Ambientado na periferia de Chatuba, o filme nos apresenta a Dé (Big Jaum), que cuida de sua avó, dona Almerinda (Teca Pereira), portadora de Alzheimer em estágio terminal, enquanto tenta sobreviver e evitar o despejo da casa em que moram. Ele conta com a ajuda de seus amigos Martins (Ramon Francisco) e Adrianim (Diego Francisco), e juntos enfrentam as adversidades, aproveitando os últimos dias de vida de Almerinda.

De maneira extremamente sensível, Kasa Branca (2024) nos convida a refletir sobre a difícil e muitas vezes marginalizada realidade da juventude periférica brasileira, a valorização dos vínculos e, principalmente, da memória. Conhecido por suas atuações em Tropa de Elite 2 (2010) e Cidade de Deus (2002), e pela co-direção de dois longas, 5x Favela: Agora por Nós Mesmos (2010) e o documentário Cidade de Deus: 10 Anos Depois (2013), Kasa Branca é o filme de estreia de Luciano Vidigal na direção solo.

A direção trabalha bem o espaço dramático de cada personagem, situando desde o início não apenas a história do protagonista, mas suas relações e o contexto em que eles estão inseridos. Rapidamente é possível imergir na trama e se afeiçoar aos personagens, sem que o filme pareça apressado ou lento demais, tornando a experiência envolvente e fluida. O título Kasa Branca não é por acaso: a casa onde Dé mora com sua avó se torna praticamente um personagem adicional, pois o ambiente pode ser tanto opressor e melancólico — como nas cenas em que Dé se esconde da “Bruxa de Blair”, a proprietária da casa, para evitar ser despejado — quanto libertador, acolhedor e nostálgico, como na cena em que Dé, Martins e Adrianim mostram fotos de dona Almerinda em sua juventude.

Nos aspectos técnicos, como já mencionado, Luciano Vidigal traz um olhar sensível para a direção, que não apenas complementa seu próprio roteiro, mas respeita e contempla os personagens e a narrativa. A direção de fotografia, assinada por Arthur Sherman, aproveita o cenário exuberante do Rio de Janeiro para criar planos cativantes e de grande beleza.

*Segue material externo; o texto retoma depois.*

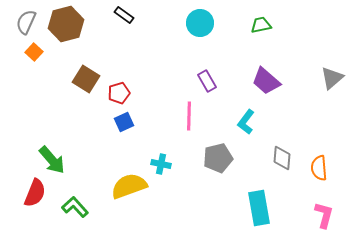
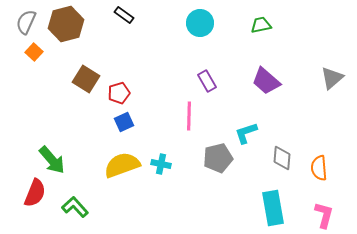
cyan L-shape: moved 11 px down; rotated 35 degrees clockwise
yellow semicircle: moved 7 px left, 21 px up
cyan rectangle: moved 14 px right
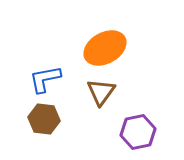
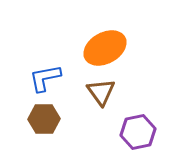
blue L-shape: moved 1 px up
brown triangle: rotated 12 degrees counterclockwise
brown hexagon: rotated 8 degrees counterclockwise
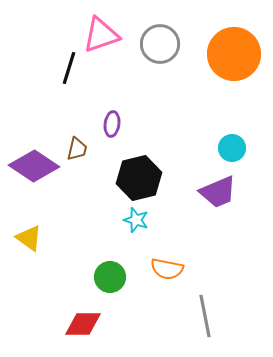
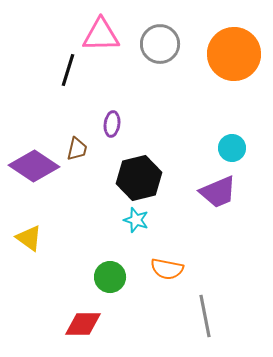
pink triangle: rotated 18 degrees clockwise
black line: moved 1 px left, 2 px down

Quanto às atuações, Big Jaum, vindo do stand-up comedy, foi uma escolha acertada do diretor. Em Kasa Branca, ele interpreta um Dé que não precisa de muitas palavras para transbordar emoção, sempre com os olhos marejados e o semblante de quem carrega o peso do mundo. Ramon Francisco entrega um Martins carismático, de gênio forte e cheio de personalidade, sempre com expressões marcantes, falando alto e fazendo piadas.

O filme se encerra sem grandes surpresas na narrativa secundária, mas é na narrativa principal que ele brilha: uma obra sobre união, autodescoberta e crescimento pessoal, que oferece uma perspectiva da vida de pessoas negras e periféricas raramente retratada no cinema, carregada de emoção até os últimos segundos. Em resumo, Kasa Branca é uma verdadeira aula de cinema, onde o realizador sabia exatamente o que queria retratar, qual mensagem desejava transmitir, quem precisava para dar vida à sua visão e como fazê-lo.